Go on my son! Harry’s voice is so high only dogs can hear him now. The mix of fear and aggression is genuinely convincing here, and more than ever it feels clear that you’re practically watching a group of schoolboys with guns scared out of their minds, desperate to go home, who might shoot each other dead at any second. This is undoubtedly the pinnacle of Harry’s performance.

“Have you noticed he hasn’t said a word? ’Cause I ’ave. Won’t speak English: if he does it’s in an accent’s thicker than sauerkraut sauce.”

This is, objectively, the silliest line in this film and maybe any film, ever, and I love it. Never before have the words “sauerkraut sauce” been uttered as a simile, or as a threat, and here, they are both. Inexplicably, it sort of works through Harry’s high-pitched voice and gritted teeth. My personal highlight of the entire movie.

“Tell me.”

Alex is going full antagonist. Whispered, aggressive, threatening. It is safe to say I am dead and deceased.

“Tell me, ‘Gibson’”.

Ugh, now with an added layer of mockery. I am dead, but also please kill me.

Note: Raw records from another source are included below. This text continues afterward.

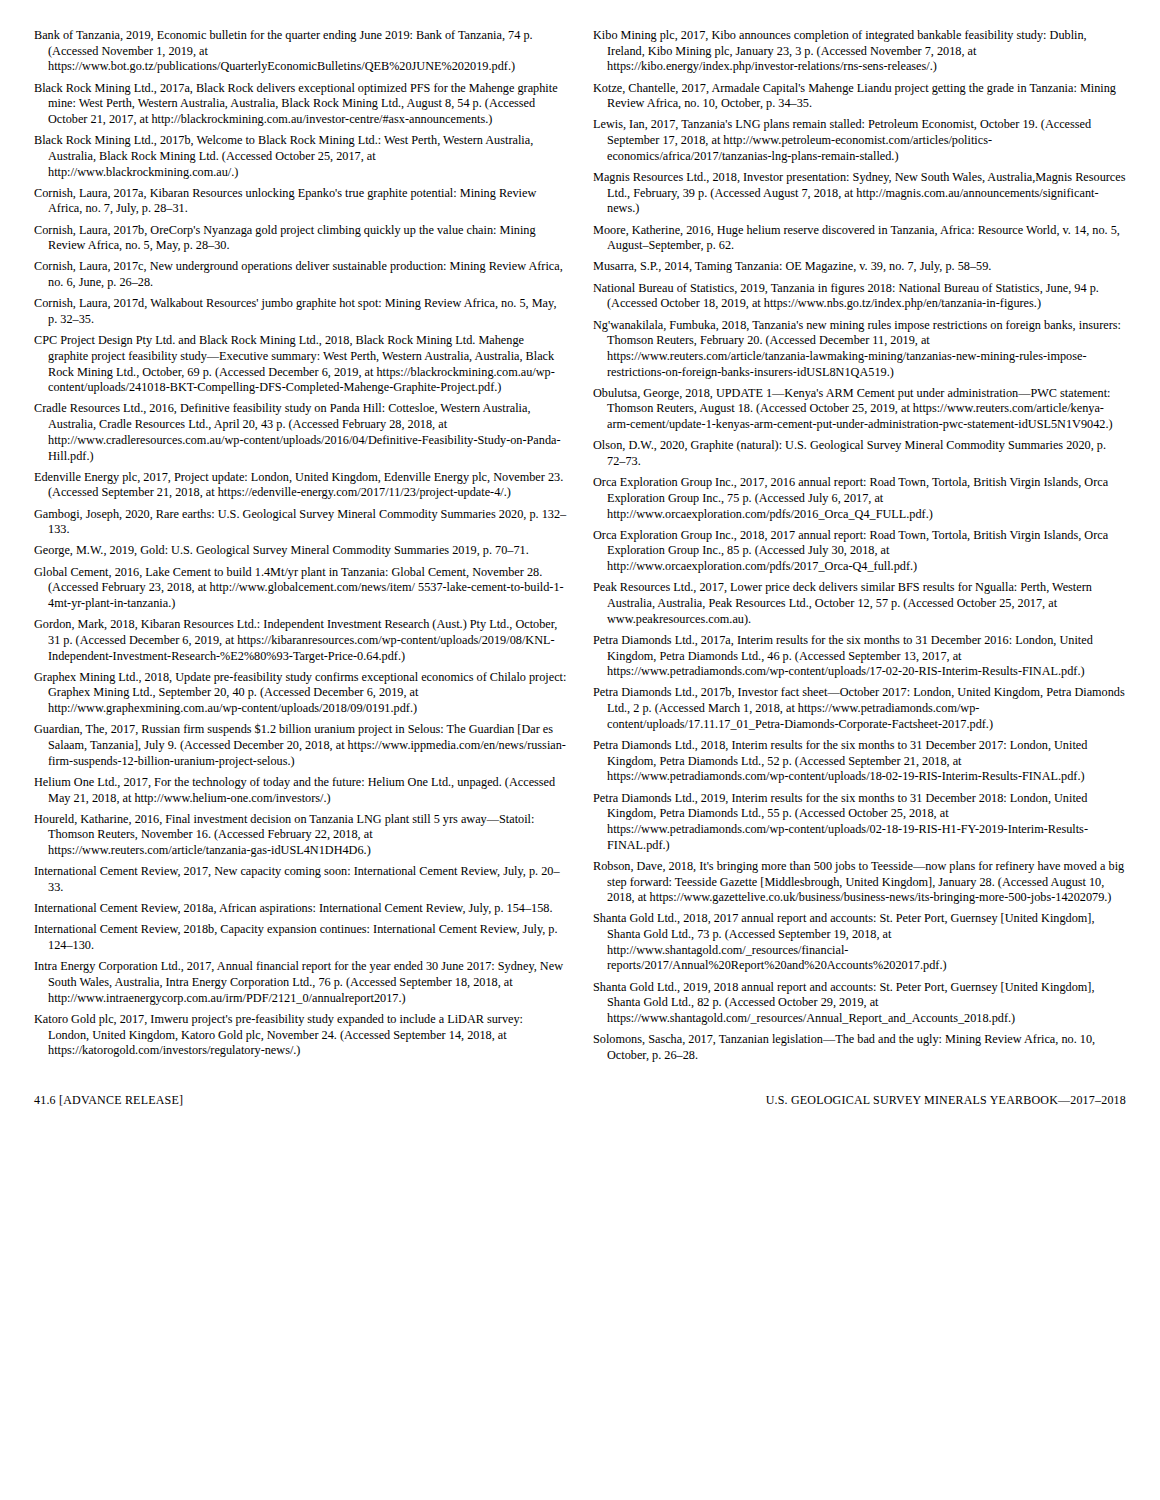Bank of Tanzania, 2019, Economic bulletin for the quarter ending June 2019: Bank of Tanzania, 74 p. (Accessed November 1, 2019, at https://www.bot.go.tz/publications/QuarterlyEconomicBulletins/QEB%20JUNE%202019.pdf.)
Black Rock Mining Ltd., 2017a, Black Rock delivers exceptional optimized PFS for the Mahenge graphite mine: West Perth, Western Australia, Australia, Black Rock Mining Ltd., August 8, 54 p. (Accessed October 21, 2017, at http://blackrockmining.com.au/investor-centre/#asx-announcements.)
Black Rock Mining Ltd., 2017b, Welcome to Black Rock Mining Ltd.: West Perth, Western Australia, Australia, Black Rock Mining Ltd. (Accessed October 25, 2017, at http://www.blackrockmining.com.au/.)
Cornish, Laura, 2017a, Kibaran Resources unlocking Epanko's true graphite potential: Mining Review Africa, no. 7, July, p. 28–31.
Cornish, Laura, 2017b, OreCorp's Nyanzaga gold project climbing quickly up the value chain: Mining Review Africa, no. 5, May, p. 28–30.
Cornish, Laura, 2017c, New underground operations deliver sustainable production: Mining Review Africa, no. 6, June, p. 26–28.
Cornish, Laura, 2017d, Walkabout Resources' jumbo graphite hot spot: Mining Review Africa, no. 5, May, p. 32–35.
CPC Project Design Pty Ltd. and Black Rock Mining Ltd., 2018, Black Rock Mining Ltd. Mahenge graphite project feasibility study—Executive summary: West Perth, Western Australia, Australia, Black Rock Mining Ltd., October, 69 p. (Accessed December 6, 2019, at https://blackrockmining.com.au/wp-content/uploads/241018-BKT-Compelling-DFS-Completed-Mahenge-Graphite-Project.pdf.)
Cradle Resources Ltd., 2016, Definitive feasibility study on Panda Hill: Cottesloe, Western Australia, Australia, Cradle Resources Ltd., April 20, 43 p. (Accessed February 28, 2018, at http://www.cradleresources.com.au/wp-content/uploads/2016/04/Definitive-Feasibility-Study-on-Panda-Hill.pdf.)
Edenville Energy plc, 2017, Project update: London, United Kingdom, Edenville Energy plc, November 23. (Accessed September 21, 2018, at https://edenville-energy.com/2017/11/23/project-update-4/.)
Gambogi, Joseph, 2020, Rare earths: U.S. Geological Survey Mineral Commodity Summaries 2020, p. 132–133.
George, M.W., 2019, Gold: U.S. Geological Survey Mineral Commodity Summaries 2019, p. 70–71.
Global Cement, 2016, Lake Cement to build 1.4Mt/yr plant in Tanzania: Global Cement, November 28. (Accessed February 23, 2018, at http://www.globalcement.com/news/item/ 5537-lake-cement-to-build-1-4mt-yr-plant-in-tanzania.)
Gordon, Mark, 2018, Kibaran Resources Ltd.: Independent Investment Research (Aust.) Pty Ltd., October, 31 p. (Accessed December 6, 2019, at https://kibaranresources.com/wp-content/uploads/2019/08/KNL-Independent-Investment-Research-%E2%80%93-Target-Price-0.64.pdf.)
Graphex Mining Ltd., 2018, Update pre-feasibility study confirms exceptional economics of Chilalo project: Graphex Mining Ltd., September 20, 40 p. (Accessed December 6, 2019, at http://www.graphexmining.com.au/wp-content/uploads/2018/09/0191.pdf.)
Guardian, The, 2017, Russian firm suspends $1.2 billion uranium project in Selous: The Guardian [Dar es Salaam, Tanzania], July 9. (Accessed December 20, 2018, at https://www.ippmedia.com/en/news/russian-firm-suspends-12-billion-uranium-project-selous.)
Helium One Ltd., 2017, For the technology of today and the future: Helium One Ltd., unpaged. (Accessed May 21, 2018, at http://www.helium-one.com/investors/.)
Houreld, Katharine, 2016, Final investment decision on Tanzania LNG plant still 5 yrs away—Statoil: Thomson Reuters, November 16. (Accessed February 22, 2018, at https://www.reuters.com/article/tanzania-gas-idUSL4N1DH4D6.)
International Cement Review, 2017, New capacity coming soon: International Cement Review, July, p. 20–33.
International Cement Review, 2018a, African aspirations: International Cement Review, July, p. 154–158.
International Cement Review, 2018b, Capacity expansion continues: International Cement Review, July, p. 124–130.
Intra Energy Corporation Ltd., 2017, Annual financial report for the year ended 30 June 2017: Sydney, New South Wales, Australia, Intra Energy Corporation Ltd., 76 p. (Accessed September 18, 2018, at http://www.intraenergycorp.com.au/irm/PDF/2121_0/annualreport2017.)
Katoro Gold plc, 2017, Imweru project's pre-feasibility study expanded to include a LiDAR survey: London, United Kingdom, Katoro Gold plc, November 24. (Accessed September 14, 2018, at https://katorogold.com/investors/regulatory-news/.)
Kibo Mining plc, 2017, Kibo announces completion of integrated bankable feasibility study: Dublin, Ireland, Kibo Mining plc, January 23, 3 p. (Accessed November 7, 2018, at https://kibo.energy/index.php/investor-relations/rns-sens-releases/.)
Kotze, Chantelle, 2017, Armadale Capital's Mahenge Liandu project getting the grade in Tanzania: Mining Review Africa, no. 10, October, p. 34–35.
Lewis, Ian, 2017, Tanzania's LNG plans remain stalled: Petroleum Economist, October 19. (Accessed September 17, 2018, at http://www.petroleum-economist.com/articles/politics-economics/africa/2017/tanzanias-lng-plans-remain-stalled.)
Magnis Resources Ltd., 2018, Investor presentation: Sydney, New South Wales, Australia,Magnis Resources Ltd., February, 39 p. (Accessed August 7, 2018, at http://magnis.com.au/announcements/significant-news.)
Moore, Katherine, 2016, Huge helium reserve discovered in Tanzania, Africa: Resource World, v. 14, no. 5, August–September, p. 62.
Musarra, S.P., 2014, Taming Tanzania: OE Magazine, v. 39, no. 7, July, p. 58–59.
National Bureau of Statistics, 2019, Tanzania in figures 2018: National Bureau of Statistics, June, 94 p. (Accessed October 18, 2019, at https://www.nbs.go.tz/index.php/en/tanzania-in-figures.)
Ng'wanakilala, Fumbuka, 2018, Tanzania's new mining rules impose restrictions on foreign banks, insurers: Thomson Reuters, February 20. (Accessed December 11, 2019, at https://www.reuters.com/article/tanzania-lawmaking-mining/tanzanias-new-mining-rules-impose-restrictions-on-foreign-banks-insurers-idUSL8N1QA519.)
Obulutsa, George, 2018, UPDATE 1—Kenya's ARM Cement put under administration—PWC statement: Thomson Reuters, August 18. (Accessed October 25, 2019, at https://www.reuters.com/article/kenya-arm-cement/update-1-kenyas-arm-cement-put-under-administration-pwc-statement-idUSL5N1V9042.)
Olson, D.W., 2020, Graphite (natural): U.S. Geological Survey Mineral Commodity Summaries 2020, p. 72–73.
Orca Exploration Group Inc., 2017, 2016 annual report: Road Town, Tortola, British Virgin Islands, Orca Exploration Group Inc., 75 p. (Accessed July 6, 2017, at http://www.orcaexploration.com/pdfs/2016_Orca_Q4_FULL.pdf.)
Orca Exploration Group Inc., 2018, 2017 annual report: Road Town, Tortola, British Virgin Islands, Orca Exploration Group Inc., 85 p. (Accessed July 30, 2018, at http://www.orcaexploration.com/pdfs/2017_Orca-Q4_full.pdf.)
Peak Resources Ltd., 2017, Lower price deck delivers similar BFS results for Ngualla: Perth, Western Australia, Australia, Peak Resources Ltd., October 12, 57 p. (Accessed October 25, 2017, at www.peakresources.com.au).
Petra Diamonds Ltd., 2017a, Interim results for the six months to 31 December 2016: London, United Kingdom, Petra Diamonds Ltd., 46 p. (Accessed September 13, 2017, at https://www.petradiamonds.com/wp-content/uploads/17-02-20-RIS-Interim-Results-FINAL.pdf.)
Petra Diamonds Ltd., 2017b, Investor fact sheet—October 2017: London, United Kingdom, Petra Diamonds Ltd., 2 p. (Accessed March 1, 2018, at https://www.petradiamonds.com/wp-content/uploads/17.11.17_01_Petra-Diamonds-Corporate-Factsheet-2017.pdf.)
Petra Diamonds Ltd., 2018, Interim results for the six months to 31 December 2017: London, United Kingdom, Petra Diamonds Ltd., 52 p. (Accessed September 21, 2018, at https://www.petradiamonds.com/wp-content/uploads/18-02-19-RIS-Interim-Results-FINAL.pdf.)
Petra Diamonds Ltd., 2019, Interim results for the six months to 31 December 2018: London, United Kingdom, Petra Diamonds Ltd., 55 p. (Accessed October 25, 2018, at https://www.petradiamonds.com/wp-content/uploads/02-18-19-RIS-H1-FY-2019-Interim-Results-FINAL.pdf.)
Robson, Dave, 2018, It's bringing more than 500 jobs to Teesside—now plans for refinery have moved a big step forward: Teesside Gazette [Middlesbrough, United Kingdom], January 28. (Accessed August 10, 2018, at https://www.gazettelive.co.uk/business/business-news/its-bringing-more-500-jobs-14202079.)
Shanta Gold Ltd., 2018, 2017 annual report and accounts: St. Peter Port, Guernsey [United Kingdom], Shanta Gold Ltd., 73 p. (Accessed September 19, 2018, at http://www.shantagold.com/_resources/financial-reports/2017/Annual%20Report%20and%20Accounts%202017.pdf.)
Shanta Gold Ltd., 2019, 2018 annual report and accounts: St. Peter Port, Guernsey [United Kingdom], Shanta Gold Ltd., 82 p. (Accessed October 29, 2019, at https://www.shantagold.com/_resources/Annual_Report_and_Accounts_2018.pdf.)
Solomons, Sascha, 2017, Tanzanian legislation—The bad and the ugly: Mining Review Africa, no. 10, October, p. 26–28.
41.6 [ADVANCE RELEASE]
U.S. GEOLOGICAL SURVEY MINERALS YEARBOOK—2017–2018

“A frog! A bloody frog! A cowardly, little queue-jumping frog. Who’s Gibson, eh? Some naked, dead Englishman lying out in that sand?”

Brexit Harry Styles is furious, and his accent is going a bit all over the place as a result.

“Maybe he killed him.”

Just-about-believably paranoid.

“How do we know?”

This is too close to the delivery Harry uses in this vine for me to take seriously, I’m deeply sorry about that.

“Well, we know who’s getting off.”

I believe that Alex does, in fact, know who is getting off. (It’s the French guy.) 7/10.

“Better ’im than me.”

I agree!!!!!

“Somebody’s gotta get off, so the rest of us can live.”

Empassioned, persuasive, fervent. When glimpsed in trailers, this moment made me think Alex would be sacrificing himself to save others. Not so! He just really, really wants to live. A stellar line, executed very well.

“Do you wanna volunteer?”

Good emoting. I believe the emotion used here is “disbelief”.

“Then this is the price!”

I believe the emotion used here is “desperation”.

“He’s dead, mate.”

So blunt, delivered with an awkward pity. A stand-out moment thanks to my high quality son Harold.

“We let you all down, didn’t we.”

Dahhn. Harry lets us know this is not even a question in Alex’s mind, its a fact. Poor depressed little Alex.

“That old bloke wouldn’t even look us in the eye.”

The weird thing (irony? joke?) here is that the old bloke is actually blind, not refusing to look them in the eye. Slightly bizarre, but Harry rolls with it with this relaxed approach to the word “bloke”.

“Hey! Where are we!”

Good God I love this rousing line. The bell chiming in the background, the violins stirring. There is something curiously British about this line. Something so, “‘What’s to-day?’ cried Scrooge”. Here, Harry is doing what he did best in the early one direction days - being a normal lad from a normal town whose life was made extraordinary even though he’s just, like, so totally normal.

“What station!”

I take it back, THIS is probably my favourite line of the whole movie. Purely because it sounds exactly like Harry Edward Styles on an average day, going about his business, asking what station he’s at. Alex who?

“Grab me one o’ them papers! Go on!”

Now, this, I love. Newcastle brown in hand, f’s dropped, a “go on” barely lacking a “my son”. Put a flat cap on the lad and hand him a chimney sweeping broom - we are in deliciously caricatured Brit territory.

“I can’t bear it. They’ll be spitting at us in the streets, if they’re not locked up waiting for the invasion.”

How rapidly joy turns to ashes in our mouths. One second so elated, with the nostalgic scent of home quivering in his nostrils, Alex is now feeling extremely sorry for himself (fair enough, to be honest). A fine “sad voice” here.

“I can’t look.”

The “sad voice” continues.

“Wha’??”

Hahahahahaha. Yes.

And with this very confused noise Harry Styles closes his debut film performance, which I would describe as extremely solid. Even if I am fuming that he didn’t get to die, beautifully, and at length. Well done Harold.

Anna Leszkiewicz is a pop culture writer at the New Statesman.